SaaS Performance Engineering Case Study | Latency & Renewals

Client overview

Industry focus: Enterprise SaaS
Portfolio segment: SaaS / Enterprise
Organization profile: B2B vertical SaaS, ARR ~$140M, 1,900 customers

Product velocity remained high, but enterprise accounts benchmarked competitor performance in POCs. CS flagged "spinning dashboards" during quarter close; engineering blamed database yet lacked unified tracing from browser to warehouse. Investors linked gross retention softness to qualitative performance complaints in diligence calls.

Problem

Tail latency and dashboard stalls threatened enterprise renewals; profiling culture was immature.

APM tools showed averages hiding multi-second outliers on invoice list endpoints.
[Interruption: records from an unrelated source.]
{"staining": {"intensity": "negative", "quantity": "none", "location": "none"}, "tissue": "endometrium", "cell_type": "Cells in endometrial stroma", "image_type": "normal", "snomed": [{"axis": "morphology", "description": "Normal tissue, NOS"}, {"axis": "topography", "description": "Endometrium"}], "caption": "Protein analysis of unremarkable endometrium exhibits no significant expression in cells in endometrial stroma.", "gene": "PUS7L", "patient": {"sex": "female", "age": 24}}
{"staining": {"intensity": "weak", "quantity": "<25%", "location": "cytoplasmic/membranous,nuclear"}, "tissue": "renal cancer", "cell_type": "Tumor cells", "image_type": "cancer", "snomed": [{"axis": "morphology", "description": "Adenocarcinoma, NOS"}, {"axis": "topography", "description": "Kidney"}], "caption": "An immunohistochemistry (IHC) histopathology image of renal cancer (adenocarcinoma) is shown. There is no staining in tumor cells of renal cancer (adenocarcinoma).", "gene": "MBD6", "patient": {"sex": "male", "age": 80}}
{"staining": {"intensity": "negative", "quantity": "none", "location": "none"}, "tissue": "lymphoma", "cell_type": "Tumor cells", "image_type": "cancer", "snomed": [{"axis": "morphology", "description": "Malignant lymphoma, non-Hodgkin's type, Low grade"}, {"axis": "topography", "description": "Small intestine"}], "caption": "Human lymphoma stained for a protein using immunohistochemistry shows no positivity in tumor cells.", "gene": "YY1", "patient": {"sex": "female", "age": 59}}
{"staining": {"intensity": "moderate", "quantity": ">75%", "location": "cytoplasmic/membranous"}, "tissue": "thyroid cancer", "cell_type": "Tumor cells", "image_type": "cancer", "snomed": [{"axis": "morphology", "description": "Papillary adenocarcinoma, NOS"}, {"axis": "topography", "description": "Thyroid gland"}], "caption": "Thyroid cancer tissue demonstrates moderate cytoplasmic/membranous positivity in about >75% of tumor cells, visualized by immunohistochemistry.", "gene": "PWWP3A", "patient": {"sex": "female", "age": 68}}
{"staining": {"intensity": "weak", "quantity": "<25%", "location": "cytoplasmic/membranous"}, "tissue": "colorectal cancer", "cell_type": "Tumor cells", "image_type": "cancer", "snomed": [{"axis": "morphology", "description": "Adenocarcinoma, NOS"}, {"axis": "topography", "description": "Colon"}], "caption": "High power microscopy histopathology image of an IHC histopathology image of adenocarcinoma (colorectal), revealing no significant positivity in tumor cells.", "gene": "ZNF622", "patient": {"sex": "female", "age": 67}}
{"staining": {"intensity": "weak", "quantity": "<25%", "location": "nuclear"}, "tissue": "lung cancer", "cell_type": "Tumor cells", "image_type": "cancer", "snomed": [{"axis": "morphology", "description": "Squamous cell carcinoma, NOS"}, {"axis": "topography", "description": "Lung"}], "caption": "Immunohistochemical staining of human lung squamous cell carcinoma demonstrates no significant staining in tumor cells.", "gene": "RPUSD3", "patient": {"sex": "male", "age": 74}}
ORM-generated queries multiplied during nested dashboard loads. Background exporters monopolized connection pools nightly.

Frontend shipped large JS bundles without route-based code splitting; LCP exceeded 4s on low-bandwidth hospitality clients.

No SLO definitions meant teams optimized features, not customer-impacting journeys.

Solution

SLO-first program: tracing, query review board, Redis edge cache for hot aggregates, worker autoscaling with backpressure, and frontend performance budget in CI.

OpenTelemetry bridged browser spans to Postgres query plans; weekly perf council prioritized fixes by dollar-at-risk estimates from CS tagging.

Critical endpoints gained explicit indexes and covering patterns; Hibernate fetch graphs rewritten where necessary. Redis cached tenant-scoped KPI tiles with TTL jitter.

Next.js adoption on marketing app improved LCP; dashboard SPA moved heavy charts to intersection observers.

Implementation

1
Instrumentation & baseline
Deployed tracing with sampling tuned for noisy tenants; captured Core Web Vitals in RUM pipelines. Established p95/p99 budgets per endpoint family.
2
Hot path burn-down
Two-sprint cycles per domain team with shared DBA office hours. Kill list of N+1 offenders published in wiki for pride/shame accountability.
3
Renewal firewall
CS playbooks referenced performance attestations before QBR decks; synthetic checks simulated top 20 tenant configurations hourly.

Tools & platforms

OpenTelemetry
Datadog
pg_stat_statements
k6
Redis
Next.js

Engineering challenges addressed

Tenant hot spots skewing benchmarks — solved with weighted SLOs by revenue band.
Balancing cache freshness with finance close deadlines.

Program artifacts & environments

Software developer looking at multiple monitors — Query plan review boards paired DBAs with feature teams weekly.

Application performance monitoring charts — Tenant-weighted SLOs changed prioritization debates from opinion to math.

Tech stack

Next.js
React
Java
PostgreSQL
Redis
Kafka
Kubernetes
AWS
OpenTelemetry

Results

63% reduction in API p99 for billing and dashboard families
Enterprise logo churn down 3.2 points YoY after performance program
Median LCP improved from 4.1s to 1.9s on hospitality profile

Quantified impact

63% API p99 reduction on targeted routes
Pre/post across 30-day steady state.
$6.7M expansion pipeline re-engaged
Opportunities previously stalled on performance POCs.

Key takeaways

Performance is a product discipline — not a heroics sprint before renewal season.
SLOs should be revenue-aware; not all tenants deserve equal latency targets.
Frontend and backend tracing must stitch — otherwise teams optimize wrong layers.